→ Document
==============================

To keep up with a continually changing workplace, leaders need to be truly collaborative partners and realistically commit to building and promoting a learning culture. That means they must constantly develop and apply new skills, and help others in their organization to grow and change their behaviors. To do that requires establishing clear and relevant expectations for learning and development so the appropriate resources, support and incentives are used to drive successful growth and positive outcomes.
It’s also critically important that leaders embrace the dynamics of being active leaders, and be fully engaged with the workforce. There are six competency components to being an active leader, and they are cornerstones built on a passion for success and a commitment to people. They are:
Action-Catalyst: An active leader is always focused on driving results. In an authentic and realistic way, the leader needs to be out of the office, connecting with the employee population and not stuck behind a desk. Work can’t dominate life. Instead, leaders must delegate and negotiate, learn the art of prioritizing their workload, and take charge of technology. Active leaders must aspire to grow themselves as well as support others’ development. In this way actions become valued and sustainable results.
Collaborating-Connector: An active leader is an open and honest communicator committed to driving success through creativity and a willingness to embrace change with curiosity. Key is to build a learning culture based on compassion and companionship. Capabilities can be cultivated through coaching, counseling and mentoring. As Sherry Turkle wrote in her book, “Reclaiming Conversation,” “We live in a technological world in which we are always communicating and yet we have sacrificed conversation for mere connection. To love and be loved, to fully understand and engage with the world around us, we must be in conversation.” By being fully transparent and communicating openly, conversations can drive continuous performance improvements and build competitive advantages.
Trusted-Educator: An active leader is a trusted-educator who helps relationships focus on technology and critical thinking. Trust builds employee connections, which are further driven by dynamic levels of appreciation, acknowledgement and thanks. Leaders need to be real teachers, driving employees’ talent and growth by using transparent behaviors. In Bill Conaty and Ram Charan’s book “The Talent Masters,” “Smart leaders put people before numbers. Talent will be the big differentiator between companies that succeed and those that don’t.” Developing employee talent and capabilities will lead to higher success achieving business goals and objectives.
Inspiring-Influencer: An active leader inspires an innovative workforce. Leaders have the great power to influence employees. They build on insights from all contributions, they listen, and they learn. This authentic leader demonstrates commitment by taking charge of challenging situations, and by speaking openly and honestly so that corporate goals are heard and understood. As described in John Zenger, Joseph Folkman and Scott Edinger’s book “The Inspiring Leader,” besides a clear vision and establishing stretch goals, there is a need to champion change, foster innovation and use the power of emotions. Using emotions and feelings, being open and having compassion, leaders can drive connections throughout the work environment.

==============================

→ Data lines
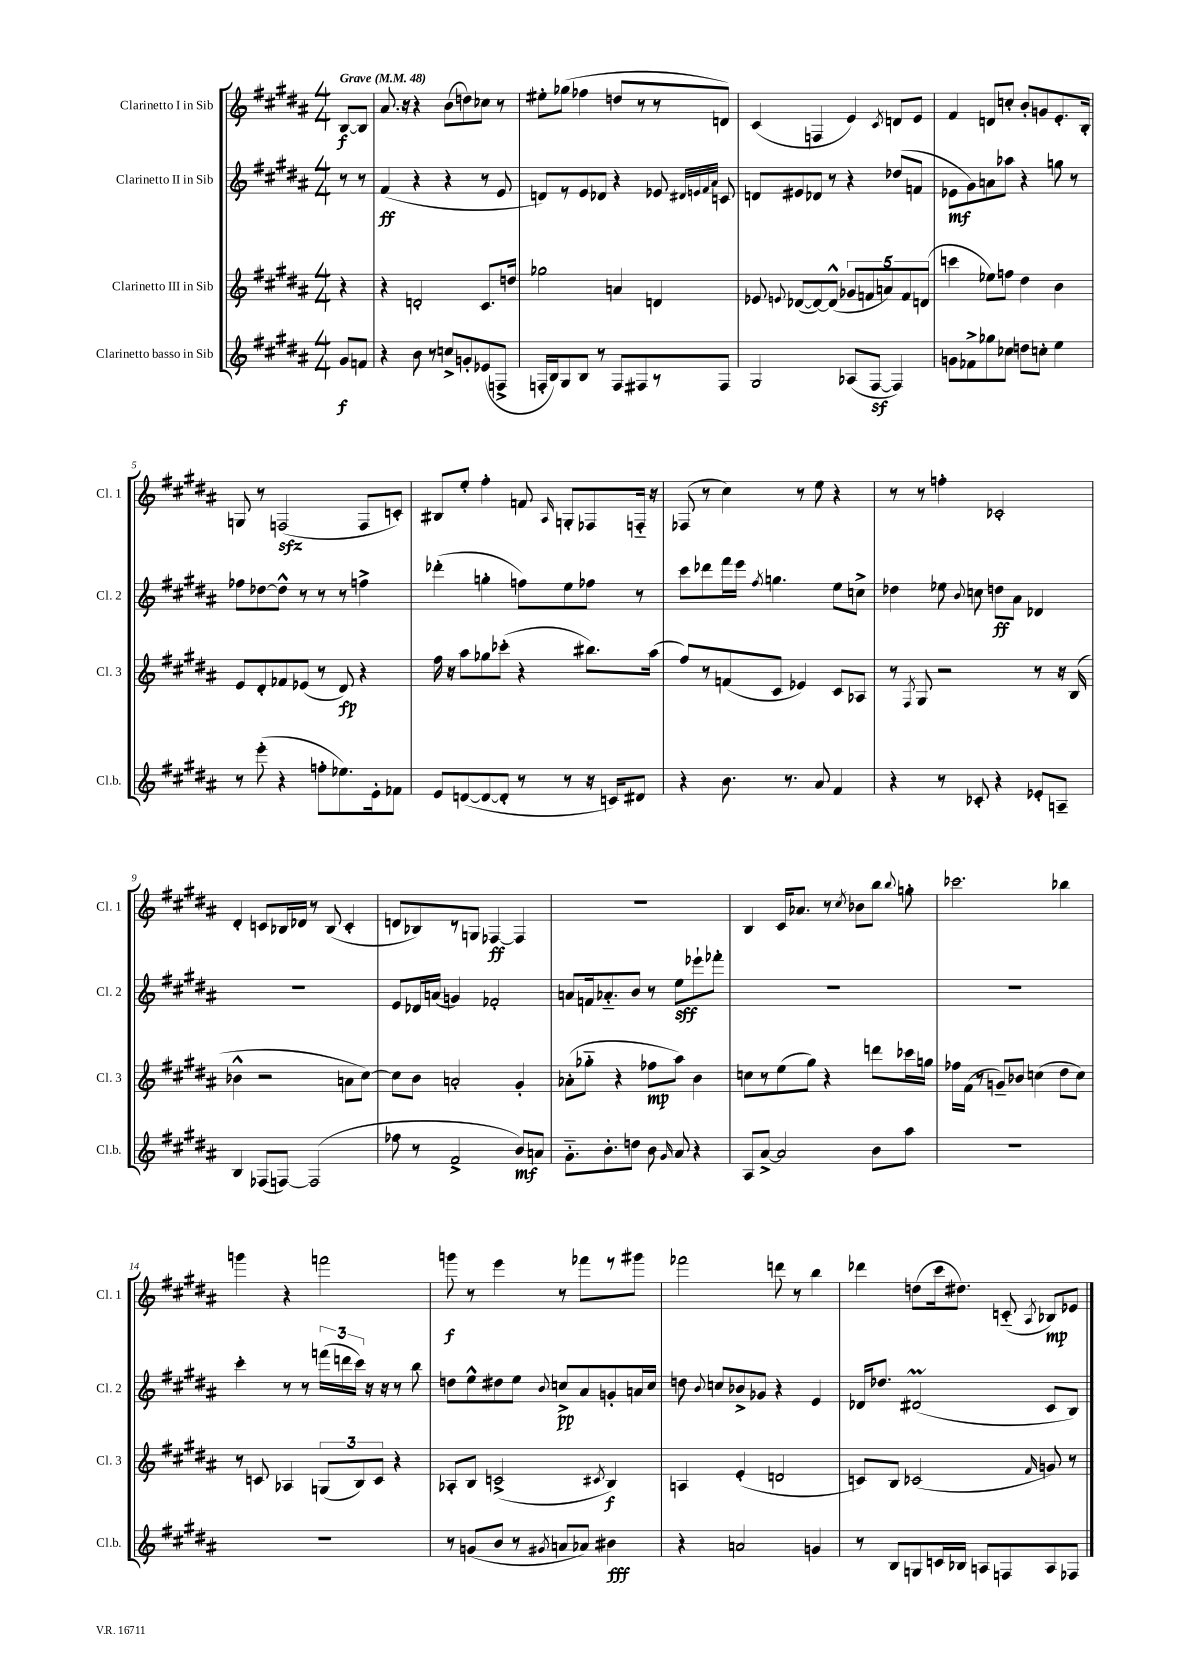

**kern	**kern	**kern	**kern
*staff4	*staff3	*staff2	*staff1
*clefG2	*clefG2	*clefG2	*clefG2
*k[f#c#g#d#a#]	*k[f#c#g#d#a#]	*k[f#c#g#d#a#]	*k[f#c#g#d#a#]
*M4/4	*M4/4	*M4/4	*M4/4
*MM48	*MM48	*MM48	*MM48
8g#	4r	8r	[8B
8f	.	8r	8B]
=	=	=	=
4r	4r	(4f#	8.a#
.	.	.	16r
8b	2d'	4r	4r
8r	.	.	.
8cc^	.	4r	(8b
8g'	.	.	8dd)
(8e-	8.c#	8r	8cc-
8F^	.	8e	8r
.	16dd	.	.
=	=	=	=
16F'	2gg-	8d)	8ee#'
16B)	.	.	.
8G#	.	8r	(8gg-
8B	.	8e	4ff-
8r	.	8d-	.
8F	4a	4r	8dd
8F#	.	.	8r
8r	4d	8e-	8r
.	.	32qqd#	.
.	.	32qqe	.
.	.	32qqf#	.
.	.	32qqa#	.
8F#	.	8c	8d)
=	=	=	=
2G#	8e-	8d	(4c#
.	8qqe	.	.
.	([8d-	8e#	.
.	8d-_)	8d-	4F
.	(8d-^^]	8r	.
(8A-	10g-	4r	4e)
.	10f	.	.
[8F#	.	.	.
.	10a)	.	.
.	.	.	8qc#
4F#])	.	(8dd-	8d
.	10f	.	.
.	.	8f	8e
.	(10d	.	.
=	=	=	=
8g	4ccc	8e-	4f#
8f-^	.	8g#)	.
8gg-	8ee-)	8a	8d
8cc-	8ff	8aa-	8cc'
8dd	4dd#	4r	8b'
8cc'	.	.	8g
4ee	4b	8gg	8.e'
.	.	8r	.
.	.	.	16B'
=	=	=	=
8r	8e	8ff-	8G
(8eee'	8d#'	[8dd-	8r
4r	8f-	8dd-^^]	(2F
.	(8e-	8r	.
8ff'	8r	8r	.
8.ee-)	8d#)	8r	.
.	4r	4ff^	8F
16e'	.	.	.
8f-	.	.	8c')
=	=	=	=
8e	16ff#	(4ddd-'	8B#
.	16r	.	.
([8d	8aa#	.	8ee'
8d_	8gg-	4gg'	4ff#'
8d']	(8ccc-'	.	.
8r	4r	8ff)	8f
.	.	.	16qqA#
8r	.	8ee	8G'
16r	8.bb#)	8ff-	8F-
16c)	.	.	.
8d#	.	8r	16F'~
.	(16aa#	.	16r
=	=	=	=
4r	8ff#)	8ccc#	(8F-
.	8r	8ddd-	8r
8.b	(8f	16fff#	4cc#)
.	.	16eee	.
.	.	8qff#	.
.	8c#	4.gg	.
8.r	.	.	.
.	4e-)	.	8r
8a#	.	.	8ee
4f#	8c#	8ee	4r
.	8A-	8cc^	.
=	=	=	=
4r	8r	4dd-	8r
.	8qF#	.	.
.	8G#	.	8r
8r	2r	8ee-	4ff'
.	.	8qqb	.
8c-'	.	8cc	.
4r	.	8dd	2c-'
.	.	8a#	.
8e-'	8r	4d-	.
8A~	16r	.	.
.	(16B	.	.
=	=	=	=
4B	4b-^^	1r	4d#'
(8F-	2r	.	8c
[8F)	.	.	16B-
.	.	.	16d-
(2F]	.	.	8r
.	.	.	(8B-
.	8a	.	4c'
.	[8cc#)	.	.
=	=	=	=
8ff-	8cc#]	8e	8d
8r	8b	16d-	8B-)
.	.	(16a	.
2f#^	2a'	4g)	8r
.	.	.	8G
.	.	2f-'	[4F-
8b)	4g#'	.	4F-]
8a	.	.	.
=	=	=	=
8.g#'~	(8a-'	8a	1r
.	8gg-'~	16f	.
8.b'	.	8.a-'~	.
.	4r	.	.
8dd	.	8b	.
8b	8ff-	8r	.
16qqg#	.	.	.
8a#	8aa#)	8ee	.
4r	4b	8eee-`	.
.	.	8fff-'	.
=	=	=	=
8A#	8cc	1r	4B
[8a#^	8r	.	.
2a#]	(8ee	.	16c#
.	.	.	8.a-
.	8gg#)	.	.
.	4r	.	8r
.	.	.	8qcc#
.	.	.	8b-
8b	8ddd	.	8bb
.	.	.	8qqbb
8aa#	16ccc-	.	8gg'
.	16gg	.	.
=	=	=	=
1r	16ff-	1r	2.ccc-
.	(16f#	.	.
.	8r	.	.
.	8g~)	.	.
.	8b-	.	.
.	(4cc	.	.
.	8dd#	.	4bb-
.	8cc)	.	.
=	=	=	=
1r	8r	4ccc#'	4ggg
.	8c	.	.
.	4A-	8r	4r
.	.	8r	.
.	(12G	(24fff	2fff
.	.	24ddd	.
.	12B)	24ccc#)	.
.	.	16r	.
.	12c	.	.
.	.	16r	.
.	4r	8r	.
.	.	8bb	.
=	=	=	=
8r	8A-'	8dd	8ggg
(8g	8B	8ee^^	8r
8b	(2c^	8dd#	4eee
8r	.	8ee	.
8qg#	.	8qqb	.
8a	.	8cc^	8r
8a-)	.	8a#	8fff-
.	8qc#	.	.
4b#	4B)	8g'	8r
.	.	16a	8ggg#
.	.	16cc	.
=	=	=	=
4r	4A	8dd	2fff-
.	.	8qqb	.
.	.	8cc	.
2a	(4e'	8b-^	.
.	.	8g-	.
.	2d	4r	8ddd
.	.	.	8r
4g	.	4e	4bb
=	=	=	=
8r	8c)	16d-	4ddd-
.	.	8.dd-	.
8B	8B	.	.
8G	(2c-	(2d#	(8dd
16c	.	.	16ccc#
16B-	.	.	8.dd#)
8A	.	.	.
8F	.	.	(8c'~
.	16qqf#	.	8qA#
8A	8g)	8c#	8B-)
8F-	8r	8B)	8e-
==	==	==	==
*-	*-	*-	*-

==============================

→ Exercise details
In the text on active leadership, what is the title of the Sherry Turkle book it quotes?

→ Task response
"Reclaiming Conversation"